When the jukebox switched over to a slow cover of “Hurt,” she reached across the table, brushing a wet strand of hair off his forehead, her calloused thumb grazing his cheek for half a second. “You know, Tom always said if anything ever happened to him, I should give you a call. Said you were the only other guy he knew that wouldn’t treat me like some trophy to drag to events, that you’d actually listen when I talked.”
Milo froze, the guilt he’d been carrying for 30 years warring with the warm, bright hum of desire he hadn’t felt since before his ex left. He’d spent so long convinced he was broken, that he’d never care about anyone again, that sitting here with Lila, her knee pressed steady against his, the smell of hickory smoke and lavender wrapping around him, felt like coming up for air after being underwater for years. “I didn’t think you’d ever want to talk to me,” he said, quiet, picking at the edge of his paper plate. “I always felt like I was betraying him, just… thinking about you.”

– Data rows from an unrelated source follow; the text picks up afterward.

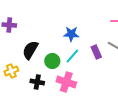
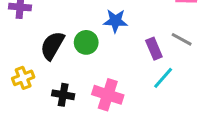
cyan line: (72, 56) -> (163, 78), moved
green circle: (52, 61) -> (86, 42), moved

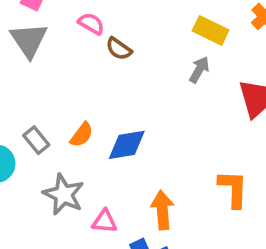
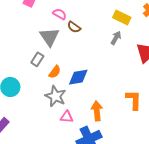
gray triangle: (29, 40) -> (49, 37), moved
gray rectangle: (36, 140) -> (37, 59), moved, turned 72
gray star: (64, 194) -> (55, 96), moved

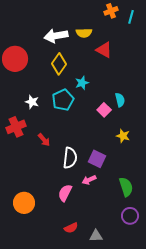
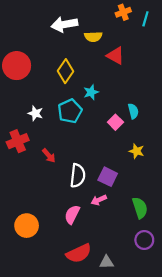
white arrow: (56, 36) -> (64, 24), moved
red semicircle: (71, 228) -> (79, 253), size x1.6

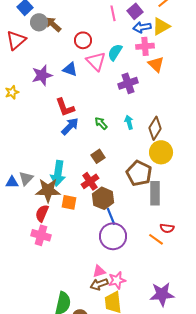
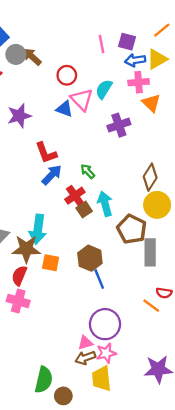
purple square: (135, 11) -> (127, 42), turned -35
blue triangle: (70, 69) -> (64, 109), moved
cyan arrow: (129, 122) -> (105, 204), moved, size x1.5
red cross: (90, 181) -> (75, 196), moved
purple circle: (113, 236) -> (105, 324), moved

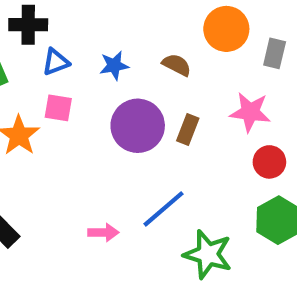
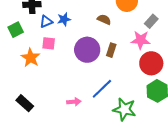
gray rectangle: (275, 53) -> (151, 21), moved, turned 32
blue star: (114, 66) -> (64, 19), moved
red circle: (269, 162) -> (151, 63), size x1.5

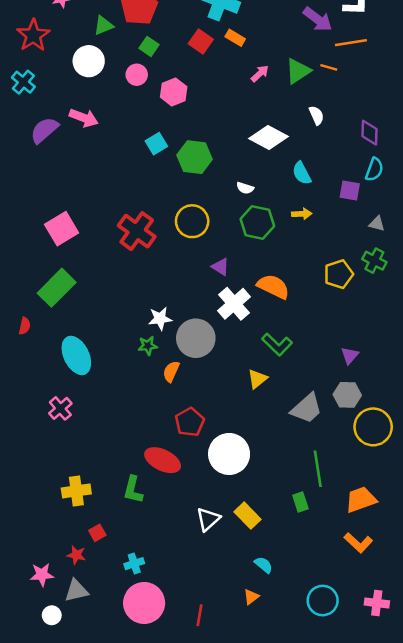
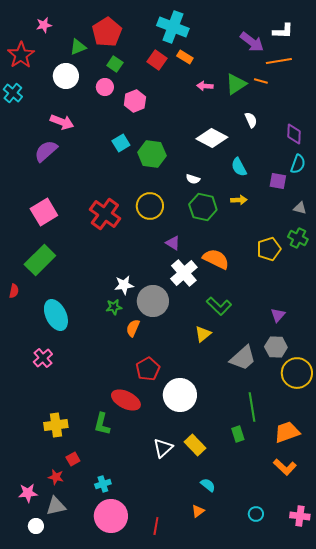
pink arrow: (260, 73) -> (205, 86), turned -133
purple semicircle: (44, 130) -> (46, 151), moved
cyan circle: (323, 601) -> (256, 514), size x0.6

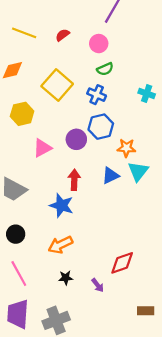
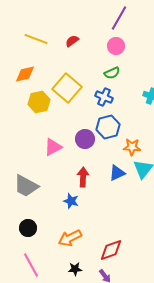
pink circle: (99, 44) -> (116, 46), moved
yellow hexagon: (22, 114) -> (39, 102), moved
blue star: (61, 205) -> (71, 201), size x0.7
red diamond: (122, 263) -> (111, 250), moved

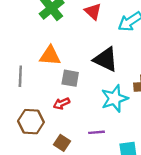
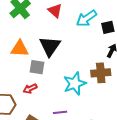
black triangle: (106, 59) -> (50, 46), moved, turned 40

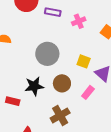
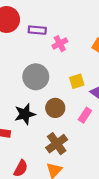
pink cross: (79, 21) -> (60, 44), moved
yellow square: (84, 61) -> (77, 81), turned -32

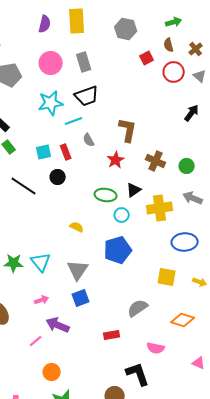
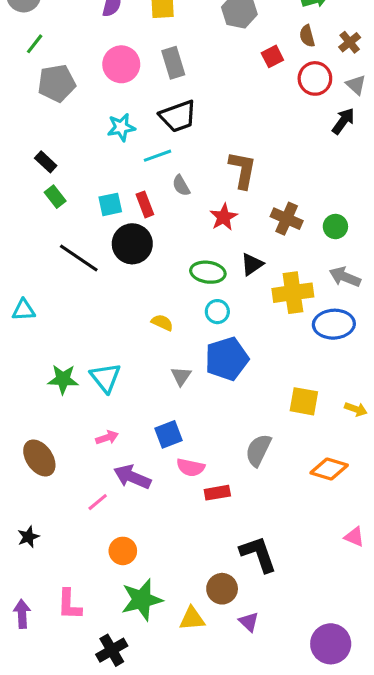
cyan star: (51, 103) -> (121, 127), size x0.7
black arrow: (192, 113) -> (343, 121), moved
black circle: (58, 177) -> (132, 244), size x1.6
cyan circle: (122, 215) -> (217, 312), moved
blue ellipse: (185, 242) -> (334, 324), moved
gray triangle: (78, 270) -> (181, 376), moved, size x0.6
gray semicircle: (138, 308) -> (258, 450), turned -30
pink semicircle: (156, 348) -> (191, 467), moved

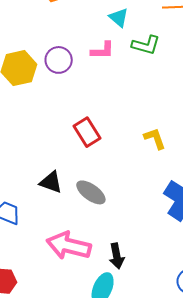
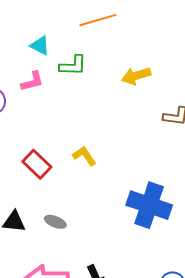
yellow L-shape: (155, 138) -> (84, 156), moved
gray ellipse: (91, 192) -> (55, 222), size x0.7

She laughed, soft, and laced her fingers through his across the table, her hand warm and steady in his. “Tom knew. He thought it was funny, how you’d trip over your own feet every time I walked in a room. Said it was the only time he ever saw you act like you didn’t have everything under control.”
The rain slowed to a drizzle an hour later, and when he stood up to leave, she handed him a paper bag with a slice of pecan pie, the kind she used to make for his birthday every year, and a napkin with her phone number scrawled on it in blue ballpoint. “Call me when you get back to Dayton. I’m free next weekend. We can go watch that pitcher kid of yours play, if you want.”
He walked out to his truck, the paper bag warm against his side, and pulled out his phone as soon as he turned the key in the ignition, adding her number to his contacts, his thumb hovering over the text button for ten seconds before he typed a quick message, saying he’d pick her up at 7 next Saturday.